If you are ever overwhelmed by an urge to escape Moscowand visit an exotic land to enjoy bountiful quantities of delicious food and copious amounts of entertainment, but you only have one evening to spare and $50 in your pocket, then sidestep the customs and baggage claim queues and retreat to the restaurant, Khodja Nasreddin in Khiva. One step inside the door and you enter the enchanting world of Uzbekistan and the ancient city of Khiva.

After being greeted warmly by the restaurant staff in traditional Uzbekistan dress my fiancé and I were escorted to our table across a small “bridge” where you get a panoramic view across the roof tops of the city. This replica is quite remarkable and includes mosques, minarets, portals and cupolas. The restaurant is an intriguing clutter of ornaments and artefacts, mats, tea rooms and both open and intimate dining areas. Conventional tables exist but it is worth trying the more interesting low tables for the more comfortable and traditional experience.

The restaurant has a second floor which, we were told by the restaurant’s manager, is a replica of Muhamad Rakhim Khan’s harem which was part of his palace. It is worth noting the unique photos of this business and military man on the walls of the entrance to the second floor dining area. We visited the restaurant late Saturday afternoon and this floor was awash with children being thoroughly entertained by a variety of clowns. The manager informed us that the shutters of this floor are always closed and the clocks remain stopped to give the impression of the non-existence of time, as it was during the Rakhim Khan’s era.

Returning to our table we removed our shoes and immersed ourselves in the array of cushions and pillows and lay dreaming of what life must have been like in Uzbekistan at the time of the legendary figure Khodja Nasreddin, as we prepared to select our meal.

The menu makes interesting reading and the numerous intriguing dishes offering almost every part of an animal’s anatomy are laced with stories and names of famous merchants, travellers and warriors who ate these dishes many years ago. The shashlik with sheep’s testicles will have the men crossing their legs when they order.

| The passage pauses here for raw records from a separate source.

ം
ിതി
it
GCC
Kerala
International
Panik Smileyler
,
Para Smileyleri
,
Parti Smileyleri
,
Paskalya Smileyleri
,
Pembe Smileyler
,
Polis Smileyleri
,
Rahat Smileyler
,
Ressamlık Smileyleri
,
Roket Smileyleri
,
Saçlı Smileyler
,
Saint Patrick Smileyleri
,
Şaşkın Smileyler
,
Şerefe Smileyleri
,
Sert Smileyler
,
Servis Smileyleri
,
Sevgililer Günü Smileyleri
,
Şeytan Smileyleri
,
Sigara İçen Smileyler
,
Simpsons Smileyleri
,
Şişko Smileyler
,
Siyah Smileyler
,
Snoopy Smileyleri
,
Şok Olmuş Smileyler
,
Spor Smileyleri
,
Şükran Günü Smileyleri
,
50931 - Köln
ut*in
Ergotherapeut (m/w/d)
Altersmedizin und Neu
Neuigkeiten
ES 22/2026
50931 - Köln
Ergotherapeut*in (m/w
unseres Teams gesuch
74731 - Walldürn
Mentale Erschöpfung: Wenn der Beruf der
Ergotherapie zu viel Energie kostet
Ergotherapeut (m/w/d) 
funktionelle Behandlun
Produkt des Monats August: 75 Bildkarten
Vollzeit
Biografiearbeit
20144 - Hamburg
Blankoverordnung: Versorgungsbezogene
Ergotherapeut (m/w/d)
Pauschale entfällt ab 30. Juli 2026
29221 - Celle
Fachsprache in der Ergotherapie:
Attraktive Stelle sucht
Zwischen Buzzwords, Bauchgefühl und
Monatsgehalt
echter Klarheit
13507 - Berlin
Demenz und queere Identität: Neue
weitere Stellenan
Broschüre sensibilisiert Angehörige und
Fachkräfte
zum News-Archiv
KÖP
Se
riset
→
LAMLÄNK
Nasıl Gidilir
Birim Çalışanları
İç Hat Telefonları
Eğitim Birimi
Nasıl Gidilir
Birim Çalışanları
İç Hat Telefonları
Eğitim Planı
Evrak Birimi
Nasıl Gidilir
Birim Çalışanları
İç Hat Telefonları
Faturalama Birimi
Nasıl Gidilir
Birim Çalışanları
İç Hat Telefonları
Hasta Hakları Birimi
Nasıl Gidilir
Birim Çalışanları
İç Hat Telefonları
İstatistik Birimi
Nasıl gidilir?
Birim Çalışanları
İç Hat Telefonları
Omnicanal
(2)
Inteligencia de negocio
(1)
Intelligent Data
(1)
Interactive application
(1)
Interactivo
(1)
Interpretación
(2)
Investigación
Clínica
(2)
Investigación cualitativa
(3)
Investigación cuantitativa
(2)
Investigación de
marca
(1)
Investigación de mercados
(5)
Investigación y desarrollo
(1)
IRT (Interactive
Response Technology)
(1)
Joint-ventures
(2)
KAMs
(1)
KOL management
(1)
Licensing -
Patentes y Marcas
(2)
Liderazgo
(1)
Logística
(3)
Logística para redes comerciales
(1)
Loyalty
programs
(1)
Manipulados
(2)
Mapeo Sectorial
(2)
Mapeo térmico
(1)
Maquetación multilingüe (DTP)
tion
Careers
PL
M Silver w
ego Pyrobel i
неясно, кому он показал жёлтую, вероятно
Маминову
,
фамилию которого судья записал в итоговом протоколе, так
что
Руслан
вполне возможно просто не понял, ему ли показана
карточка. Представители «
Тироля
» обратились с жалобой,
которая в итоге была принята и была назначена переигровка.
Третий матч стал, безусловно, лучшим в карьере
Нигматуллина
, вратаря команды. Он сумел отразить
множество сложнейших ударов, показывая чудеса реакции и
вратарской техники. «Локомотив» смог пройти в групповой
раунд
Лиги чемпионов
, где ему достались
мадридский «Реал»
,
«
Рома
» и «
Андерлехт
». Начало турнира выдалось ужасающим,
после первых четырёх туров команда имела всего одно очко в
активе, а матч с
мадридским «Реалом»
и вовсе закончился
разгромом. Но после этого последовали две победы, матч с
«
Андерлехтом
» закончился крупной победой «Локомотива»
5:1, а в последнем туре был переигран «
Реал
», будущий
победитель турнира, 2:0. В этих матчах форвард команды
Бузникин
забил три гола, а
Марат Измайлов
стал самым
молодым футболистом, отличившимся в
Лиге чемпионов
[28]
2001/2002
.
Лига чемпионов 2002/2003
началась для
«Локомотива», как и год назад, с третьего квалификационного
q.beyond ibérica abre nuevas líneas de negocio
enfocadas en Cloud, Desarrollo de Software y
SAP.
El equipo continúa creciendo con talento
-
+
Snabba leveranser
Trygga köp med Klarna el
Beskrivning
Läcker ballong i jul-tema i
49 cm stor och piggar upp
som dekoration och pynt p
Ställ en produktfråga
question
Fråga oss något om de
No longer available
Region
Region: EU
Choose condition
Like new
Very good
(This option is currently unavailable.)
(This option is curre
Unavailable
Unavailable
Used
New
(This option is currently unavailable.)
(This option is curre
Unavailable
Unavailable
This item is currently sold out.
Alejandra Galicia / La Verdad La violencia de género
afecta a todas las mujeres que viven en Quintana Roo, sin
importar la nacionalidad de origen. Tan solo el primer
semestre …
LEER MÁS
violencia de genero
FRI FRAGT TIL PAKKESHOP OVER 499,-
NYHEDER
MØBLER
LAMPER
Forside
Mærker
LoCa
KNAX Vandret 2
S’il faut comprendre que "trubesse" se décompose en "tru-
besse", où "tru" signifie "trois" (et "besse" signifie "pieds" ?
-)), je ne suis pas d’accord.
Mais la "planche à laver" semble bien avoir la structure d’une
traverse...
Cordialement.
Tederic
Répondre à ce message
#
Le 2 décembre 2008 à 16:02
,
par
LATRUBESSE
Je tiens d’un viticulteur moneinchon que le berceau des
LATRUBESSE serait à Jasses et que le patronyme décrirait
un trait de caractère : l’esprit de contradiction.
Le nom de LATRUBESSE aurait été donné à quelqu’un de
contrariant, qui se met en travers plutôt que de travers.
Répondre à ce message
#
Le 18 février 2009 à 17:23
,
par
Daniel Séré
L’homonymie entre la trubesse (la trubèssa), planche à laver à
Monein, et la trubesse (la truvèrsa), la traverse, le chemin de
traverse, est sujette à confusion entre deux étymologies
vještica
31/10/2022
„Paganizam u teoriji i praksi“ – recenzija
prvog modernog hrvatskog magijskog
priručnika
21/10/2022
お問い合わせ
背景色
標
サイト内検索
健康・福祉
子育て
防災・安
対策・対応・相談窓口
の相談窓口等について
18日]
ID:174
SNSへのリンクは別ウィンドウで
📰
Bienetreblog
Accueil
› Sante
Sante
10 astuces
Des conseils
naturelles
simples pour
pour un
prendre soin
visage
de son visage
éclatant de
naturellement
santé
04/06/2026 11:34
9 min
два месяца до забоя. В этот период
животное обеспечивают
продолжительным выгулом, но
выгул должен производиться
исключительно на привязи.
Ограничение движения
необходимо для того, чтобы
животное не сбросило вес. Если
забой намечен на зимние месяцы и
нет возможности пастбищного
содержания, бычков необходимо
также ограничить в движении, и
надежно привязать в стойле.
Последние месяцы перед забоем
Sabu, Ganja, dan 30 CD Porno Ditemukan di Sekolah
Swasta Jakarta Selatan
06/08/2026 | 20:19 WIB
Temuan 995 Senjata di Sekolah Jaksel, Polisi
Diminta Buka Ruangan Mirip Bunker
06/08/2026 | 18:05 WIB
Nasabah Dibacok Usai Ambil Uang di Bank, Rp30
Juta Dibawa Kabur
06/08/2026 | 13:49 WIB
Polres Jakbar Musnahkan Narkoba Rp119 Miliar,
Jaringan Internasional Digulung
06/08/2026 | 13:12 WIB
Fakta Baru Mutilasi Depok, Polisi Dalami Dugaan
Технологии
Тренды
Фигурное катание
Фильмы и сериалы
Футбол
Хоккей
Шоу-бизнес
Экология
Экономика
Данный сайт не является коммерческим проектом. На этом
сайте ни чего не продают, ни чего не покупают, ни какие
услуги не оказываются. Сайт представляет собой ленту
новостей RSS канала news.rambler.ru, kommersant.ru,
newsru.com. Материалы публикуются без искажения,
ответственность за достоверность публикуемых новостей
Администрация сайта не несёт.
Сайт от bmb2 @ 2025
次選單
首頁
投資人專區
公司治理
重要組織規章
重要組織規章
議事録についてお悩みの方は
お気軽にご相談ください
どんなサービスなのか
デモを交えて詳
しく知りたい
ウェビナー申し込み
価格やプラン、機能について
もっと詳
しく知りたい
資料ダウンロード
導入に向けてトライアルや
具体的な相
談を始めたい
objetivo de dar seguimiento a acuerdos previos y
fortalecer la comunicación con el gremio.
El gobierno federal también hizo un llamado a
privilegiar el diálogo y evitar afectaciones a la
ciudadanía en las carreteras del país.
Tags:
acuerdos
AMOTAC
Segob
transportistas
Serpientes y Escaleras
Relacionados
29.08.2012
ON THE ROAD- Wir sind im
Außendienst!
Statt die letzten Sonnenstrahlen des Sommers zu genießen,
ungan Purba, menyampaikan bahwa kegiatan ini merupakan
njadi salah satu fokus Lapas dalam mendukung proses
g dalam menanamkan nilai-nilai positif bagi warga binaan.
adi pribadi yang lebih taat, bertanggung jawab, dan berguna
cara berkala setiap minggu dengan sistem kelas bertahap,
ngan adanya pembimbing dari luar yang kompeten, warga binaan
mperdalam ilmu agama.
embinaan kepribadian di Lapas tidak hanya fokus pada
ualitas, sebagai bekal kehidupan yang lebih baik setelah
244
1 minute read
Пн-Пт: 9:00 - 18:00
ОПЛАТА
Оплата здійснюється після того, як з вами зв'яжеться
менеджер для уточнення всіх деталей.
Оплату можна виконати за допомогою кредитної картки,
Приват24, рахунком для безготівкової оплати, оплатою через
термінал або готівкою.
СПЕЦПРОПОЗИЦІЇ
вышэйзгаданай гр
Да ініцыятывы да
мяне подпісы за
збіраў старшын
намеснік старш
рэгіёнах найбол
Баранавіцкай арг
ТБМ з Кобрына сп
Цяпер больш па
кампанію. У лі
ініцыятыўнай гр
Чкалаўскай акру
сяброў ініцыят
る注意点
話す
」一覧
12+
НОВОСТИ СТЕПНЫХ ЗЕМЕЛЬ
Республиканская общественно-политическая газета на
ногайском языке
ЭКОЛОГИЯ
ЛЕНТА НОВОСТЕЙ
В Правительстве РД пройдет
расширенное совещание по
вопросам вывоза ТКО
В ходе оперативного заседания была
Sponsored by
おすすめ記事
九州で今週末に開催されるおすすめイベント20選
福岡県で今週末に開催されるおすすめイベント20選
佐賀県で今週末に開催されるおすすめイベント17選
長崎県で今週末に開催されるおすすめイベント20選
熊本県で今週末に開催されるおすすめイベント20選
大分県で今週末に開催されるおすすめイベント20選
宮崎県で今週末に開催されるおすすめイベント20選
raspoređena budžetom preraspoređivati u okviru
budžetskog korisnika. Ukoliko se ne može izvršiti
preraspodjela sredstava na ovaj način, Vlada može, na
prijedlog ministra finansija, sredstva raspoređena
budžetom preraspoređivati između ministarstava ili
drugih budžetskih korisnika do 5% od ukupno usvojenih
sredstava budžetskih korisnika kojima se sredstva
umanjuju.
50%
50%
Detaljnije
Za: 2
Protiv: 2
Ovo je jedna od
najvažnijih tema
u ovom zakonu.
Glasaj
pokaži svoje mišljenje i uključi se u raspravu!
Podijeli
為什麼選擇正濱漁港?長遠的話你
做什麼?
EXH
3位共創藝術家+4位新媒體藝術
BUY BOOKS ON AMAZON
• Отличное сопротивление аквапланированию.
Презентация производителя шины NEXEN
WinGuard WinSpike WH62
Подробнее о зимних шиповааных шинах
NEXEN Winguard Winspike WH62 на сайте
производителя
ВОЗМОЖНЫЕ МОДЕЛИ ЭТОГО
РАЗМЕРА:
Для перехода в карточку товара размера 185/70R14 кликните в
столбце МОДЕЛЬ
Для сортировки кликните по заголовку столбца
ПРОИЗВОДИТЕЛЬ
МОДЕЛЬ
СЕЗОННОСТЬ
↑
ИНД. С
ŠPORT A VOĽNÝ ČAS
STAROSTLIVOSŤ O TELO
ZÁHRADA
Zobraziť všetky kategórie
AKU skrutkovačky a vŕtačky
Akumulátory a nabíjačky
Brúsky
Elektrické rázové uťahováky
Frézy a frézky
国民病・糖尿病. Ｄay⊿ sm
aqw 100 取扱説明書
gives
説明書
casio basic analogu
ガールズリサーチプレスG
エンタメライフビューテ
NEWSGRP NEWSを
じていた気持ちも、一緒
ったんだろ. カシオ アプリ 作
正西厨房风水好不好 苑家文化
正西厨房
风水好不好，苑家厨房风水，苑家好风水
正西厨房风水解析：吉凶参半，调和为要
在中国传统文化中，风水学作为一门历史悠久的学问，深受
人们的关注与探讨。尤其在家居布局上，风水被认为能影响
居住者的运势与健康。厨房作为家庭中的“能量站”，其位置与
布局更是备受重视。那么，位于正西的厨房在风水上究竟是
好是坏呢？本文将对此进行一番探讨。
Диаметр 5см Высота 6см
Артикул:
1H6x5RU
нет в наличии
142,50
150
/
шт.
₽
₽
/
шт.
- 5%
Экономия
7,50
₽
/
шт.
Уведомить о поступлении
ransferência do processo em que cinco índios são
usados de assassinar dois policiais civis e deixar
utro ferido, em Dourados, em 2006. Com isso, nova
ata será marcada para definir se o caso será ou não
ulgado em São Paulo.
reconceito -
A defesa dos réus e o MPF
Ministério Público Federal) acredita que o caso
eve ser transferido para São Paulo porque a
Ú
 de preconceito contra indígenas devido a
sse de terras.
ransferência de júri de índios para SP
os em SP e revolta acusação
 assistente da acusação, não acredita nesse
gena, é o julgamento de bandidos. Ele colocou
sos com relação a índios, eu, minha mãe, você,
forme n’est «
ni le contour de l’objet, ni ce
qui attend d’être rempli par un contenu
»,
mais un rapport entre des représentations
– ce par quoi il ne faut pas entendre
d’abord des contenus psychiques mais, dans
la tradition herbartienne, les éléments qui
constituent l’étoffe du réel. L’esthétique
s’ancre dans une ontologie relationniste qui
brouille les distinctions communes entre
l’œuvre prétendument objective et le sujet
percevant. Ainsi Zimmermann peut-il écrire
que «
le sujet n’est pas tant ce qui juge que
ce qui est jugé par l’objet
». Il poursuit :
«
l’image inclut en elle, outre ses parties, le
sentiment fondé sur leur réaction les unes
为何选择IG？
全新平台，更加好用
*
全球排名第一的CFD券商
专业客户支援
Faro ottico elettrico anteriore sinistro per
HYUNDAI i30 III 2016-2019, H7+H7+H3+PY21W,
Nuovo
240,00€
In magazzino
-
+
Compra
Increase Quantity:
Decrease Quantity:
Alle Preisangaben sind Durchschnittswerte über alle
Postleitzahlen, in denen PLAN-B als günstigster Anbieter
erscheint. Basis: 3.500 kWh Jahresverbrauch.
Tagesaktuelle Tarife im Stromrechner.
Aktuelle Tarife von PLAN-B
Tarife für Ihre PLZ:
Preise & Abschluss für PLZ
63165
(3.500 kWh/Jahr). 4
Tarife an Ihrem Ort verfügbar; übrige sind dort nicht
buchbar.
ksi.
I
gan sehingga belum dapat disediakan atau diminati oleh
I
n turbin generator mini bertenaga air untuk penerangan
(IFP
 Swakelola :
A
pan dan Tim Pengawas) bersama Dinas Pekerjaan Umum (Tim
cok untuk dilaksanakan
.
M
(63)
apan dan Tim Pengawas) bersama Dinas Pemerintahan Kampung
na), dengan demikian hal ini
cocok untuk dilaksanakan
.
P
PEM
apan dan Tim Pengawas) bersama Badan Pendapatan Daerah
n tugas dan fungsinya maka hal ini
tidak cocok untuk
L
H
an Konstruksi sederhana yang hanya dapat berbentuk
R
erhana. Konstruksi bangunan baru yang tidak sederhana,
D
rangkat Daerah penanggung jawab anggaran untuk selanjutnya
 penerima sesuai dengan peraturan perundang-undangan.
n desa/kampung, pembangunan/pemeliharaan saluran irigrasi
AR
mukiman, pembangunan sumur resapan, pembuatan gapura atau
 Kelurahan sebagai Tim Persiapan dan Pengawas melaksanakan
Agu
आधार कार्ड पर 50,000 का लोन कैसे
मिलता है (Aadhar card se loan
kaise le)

We both chose the salmon “Termez Style” ($12) with amber caviar for a cold starter and had the salmon “Muynaksky Style” ($18) with roasted spinach, and veal “Koreyka” ($26) for main dishes. We ordered bread “Cake of Khiva” ($3) which was freshly baked in the onsite Uzbekistan bakery and a side dish of pickled vegetables “Kyzyl-Kumsky” ($10).

This was all washed down with a glass of young Uzbek red wine ($13) a glass of “Le Sommelier” ($8) and raspberry fruit brandy ($3).

I have to admit that by this stage of the proceedings we were a little overextended, gastronomically, to attempt desert but a quick glance at the menu revealed an extensive and extremely tempting selection ($6-17).

In addition to the memorable meal the out-of-town experience to be had at Khodja Nasreddin in Khiva is further enhanced by entrancing belly dancing performances each evening and special one hour shows of dance, musicals andopera each Friday and Saturday nights commencing at around 22:00, all complimentary with your meal.